La sueur perlait à son front, malgré le courant d’air froid des portières ouvertes, auxquelles elle ne songeait pas.

Au Bois, il y avait peu de monde : des bébés, des nourrices. Toute l’animation était ailleurs.

Roma ne voyait rien. Elle sentait encore sur sa poitrine l’empreinte du petit corps de l’enfant ; elle percevait, mêlés aux siens, les battements de son cœur.

Elle ne vivait plus la vie extérieure, elle était hors du milieu ambiant, noyée d’un fluide inconnu, mais réel :

Le fluide d’amour !

À la nuit, l’automédon, surpris du silence de sa cliente, ennuyé de voir les pieds raidies de son cheval butter de lassitude, arrêta son fiacre et vint à la portière.

— Faudrait que je vas relayer, ma bourgeoise… Où dois-je vous conduire avant ?

— Faubourg-Saint-Honoré, 41 ter.

— Aurait fallu le dire plus tôt ma petite dame ; Cocotte en a assez, voyez-vous.

Roma n’entendait plus.

On déambula par l’avenue de la Grande-Armée, des Champs-Élysées, l’avenue Marigny, et enfin le véhicule stoppa devant l’hôtel du Faubourg-Saint-Honoré.

Le cocher, ne voyant pas descendre sa cliente à l’arrêt, vint encore à la portière, l’ouvrit, grommelant :

— En voilà une particulière ! Faut se trotter, la petite dame et me payer. Cinq heures passées. Pas loin de six.

— Ah ! cela fait combien ?

— Un louis, ma petite dame ! lança audacieusement le cocher.

— Voici. Il empocha la pièce, surpris de l’aubaine, et remonta sur son siège, tandis que Roma rentrait enfin comme sonnaient neuf heures à l’horloge de la cour d’honneur.

— D’où venez-vous ? demanda Fédor, que l’anxiété rendait presque brutal, en s’élançant au-devant de sa nièce, qu’il guettait depuis des heures.

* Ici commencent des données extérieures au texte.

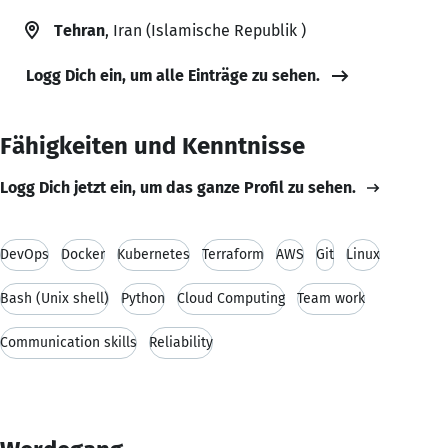
Tehran
, Iran (Islamische Republik )
Logg Dich ein, um alle Einträge zu sehen.
Fähigkeiten und Kenntnisse
Logg Dich jetzt ein, um das ganze Profil zu sehen.
DevOps
Docker
Kubernetes
Terraform
AWS
Git
Linux
Bash (Unix shell)
Python
Cloud Computing
Team work
Communication skills
Reliability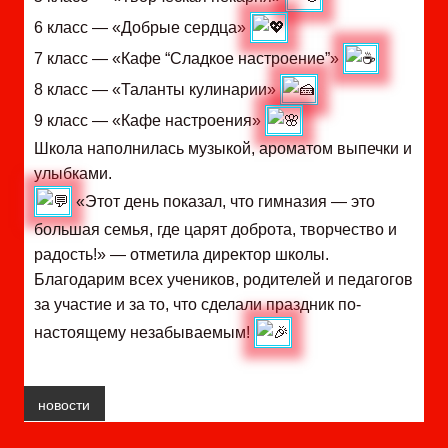
6 класс — «Добрые сердца»
7 класс — «Кафе “Сладкое настроение”»
8 класс — «Таланты кулинарии»
9 класс — «Кафе настроения»
Школа наполнилась музыкой, ароматом выпечки и
улыбками.
«Этот день показал, что гимназия — это
большая семья, где царят доброта, творчество и
радость!» — отметила директор школы.
Благодарим всех учеников, родителей и педагогов
за участие и за то, что сделали праздник по-
настоящему незабываемым!
новости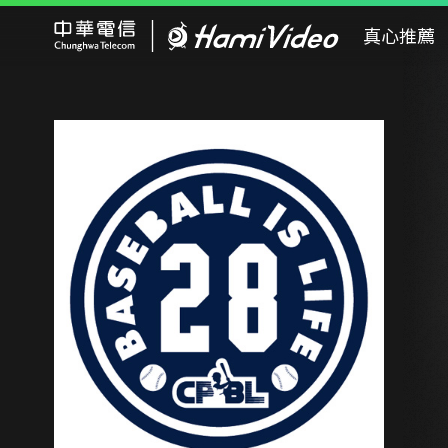
Hami Video
真心推薦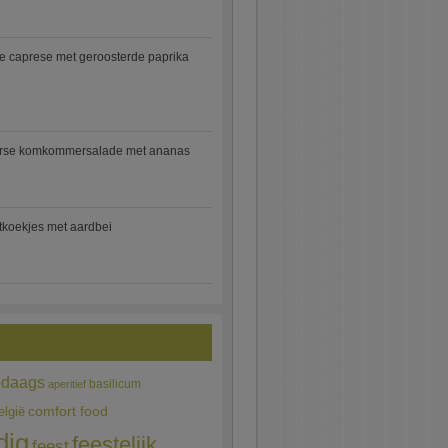
e caprese met geroosterde paprika
rse komkommersalade met ananas
jtkoekjes met aardbei
edaags
basilicum
aperitief
comfort food
elgië
dig
feestelijk
feest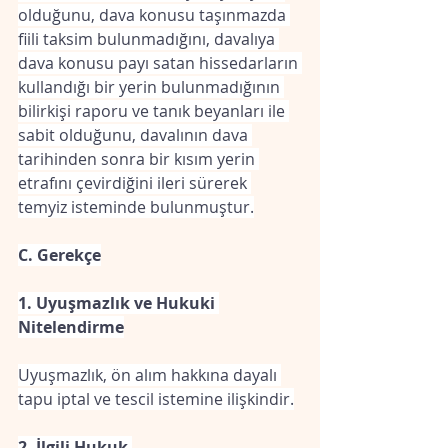
olduğunu, dava konusu taşınmazda 
fiili taksim bulunmadığını, davalıya 
dava konusu payı satan hissedarların 
kullandığı bir yerin bulunmadığının 
bilirkişi raporu ve tanık beyanları ile 
sabit olduğunu, davalının dava 
tarihinden sonra bir kısım yerin 
etrafını çevirdiğini ileri sürerek 
temyiz isteminde bulunmuştur.
C. Gerekçe
1. Uyuşmazlık ve Hukuki 
Nitelendirme
Uyuşmazlık, ön alım hakkına dayalı 
tapu iptal ve tescil istemine ilişkindir.
2. İlgili Hukuk 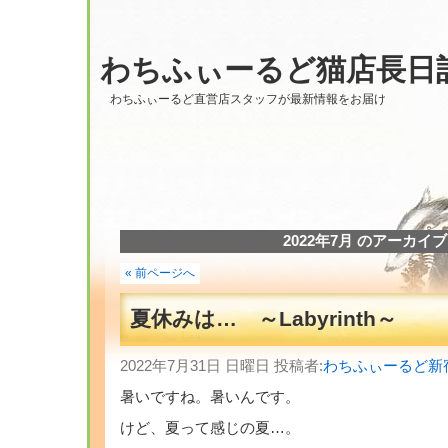
わちふぃーるど猫店長日
わちふぃーるど直営店スタッフが最新情報をお届け
2022年7月 のアーカイブ
« 前ページへ
夏休みは… ～Labyrinth～
2022年7月31日 日曜日 投稿者:
わちふぃーるど新
暑いですね。暑いんです。
けど、夏って感じの夏…。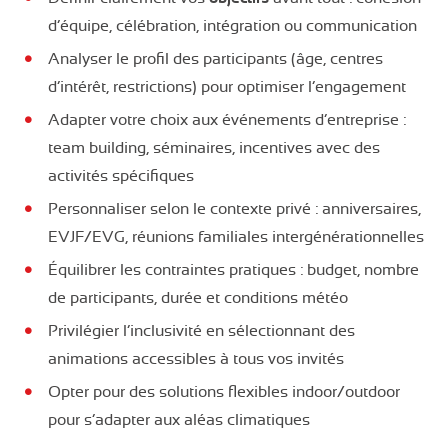
d’équipe, célébration, intégration ou communication
Analyser le profil des participants (âge, centres
d’intérêt, restrictions) pour optimiser l’engagement
Adapter votre choix aux événements d’entreprise :
team building, séminaires, incentives avec des
activités spécifiques
Personnaliser selon le contexte privé : anniversaires,
EVJF/EVG, réunions familiales intergénérationnelles
Équilibrer les contraintes pratiques : budget, nombre
de participants, durée et conditions météo
Privilégier l’inclusivité en sélectionnant des
animations accessibles à tous vos invités
Opter pour des solutions flexibles indoor/outdoor
pour s’adapter aux aléas climatiques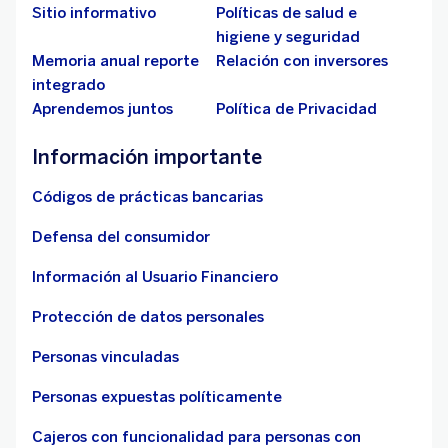
Sitio informativo
Políticas de salud e
higiene y seguridad
Memoria anual reporte
Relación con inversores
integrado
Aprendemos juntos
Política de Privacidad
Información importante
Códigos de prácticas bancarias
Defensa del consumidor
Información al Usuario Financiero
Protección de datos personales
Personas vinculadas
Personas expuestas políticamente
Cajeros con funcionalidad para personas con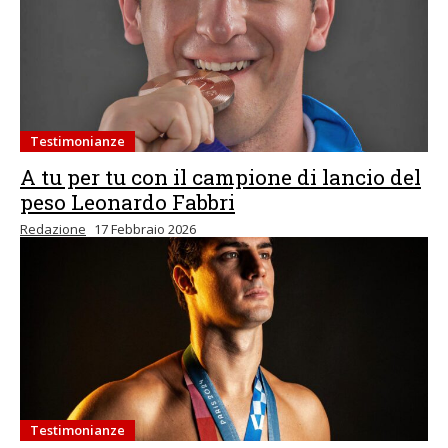
Testimonianze
A tu per tu con il campione di lancio del
peso Leonardo Fabbri
Redazione
17 Febbraio 2026
Testimonianze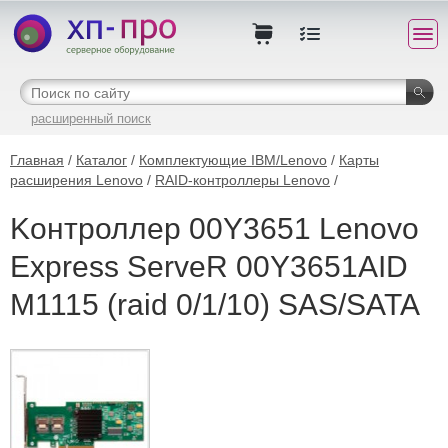
расширенный поиск
Главная
/
Каталог
/
Комплектующие IBM/Lenovo
/
Карты
расширения Lenovo
/
RAID-контроллеры Lenovo
/
Kонтроллер 00Y3651 Lenovo
Express ServeR 00Y3651AID
M1115 (raid 0/1/10) SAS/SATA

— D’où bon me semble, monsieur, laissez-moi passer.

Mme de Riffemont et moi étions horriblement inquiets. Nous vous cherchions partout, on vous attend pour diner.

— Inutile. Je ne dînerai pas.

Mariska accourait, suivie de Georges Iraschko.

— Ah ! enfin, fit-elle en prenant Roma dans ses bras, nous ne savions plus que penser, ma chérie. Vous êtes brûlante de fièvre. Vous ne souffrez pas ?

— Du tout. Au contraire. Ne vous occupez pas de moi, chère mignonne, je préfère me retirer. Magda, veuillez me faire servir seulement du thé.

— Oh ! venez, je vous en supplie ! protesta Mariska… Songez que ce soir a lieu mon dernier dîner de famille. Demain, c’est le grand jour…

— Venez ! implora Georges.

Elle les regarda tous. Elle lut leur désir, elle comprit à quel point ils seraient déçus.

Elle put sourire :

— Allons, oui, dit-elle. Je ne change pas de costume ?

— Non, non, venez ainsi.

Mariska suivit son amie, lui ôta elle-même son chapeau, lui retira ses gants.

Georges n’avait pu s’empêcher d’accompagner les jeunes femmes ; il devinait le but de la fugue de Roma, sans en savoir les détails, mais il comprit qu’une chose décisive s’était passée et il fut heureux ; toute son âme vibra à l’unisson de celle de Roma quand il prit la main de la jeune femme pour y coller ses lèvres.

Le dîner fut gai. Il y avait les Montflor, les jeunes Karakine.

Mariska était pleine d’entrain, Boris et Fédor d’une amabilité extrême, Mme de Riffemont, complaisante envers tous.

Soudain, Roma se mit à l’unisson. Son cœur s’était inondé de joie, il avait battu comme autrefois sous une caresse vraie, ses joues pâles se teintaient de rosé.

Elle causa, rit, transformée…

Paul Karakine et Georges Iraschko se regardèrent. Tous deux venaient d’être frappés ensemble de la si parfaite ressemblance qu’à peine, maintenant, le doute était possible.

Fédor saisit leur regard d’entente, fixa Roma durement à travers la table et le visage joyeux s’altéra, les yeux lumineux s’éteignirent…

Roma reprit sa pose languissante, un visage las sous ses cheveux blancs.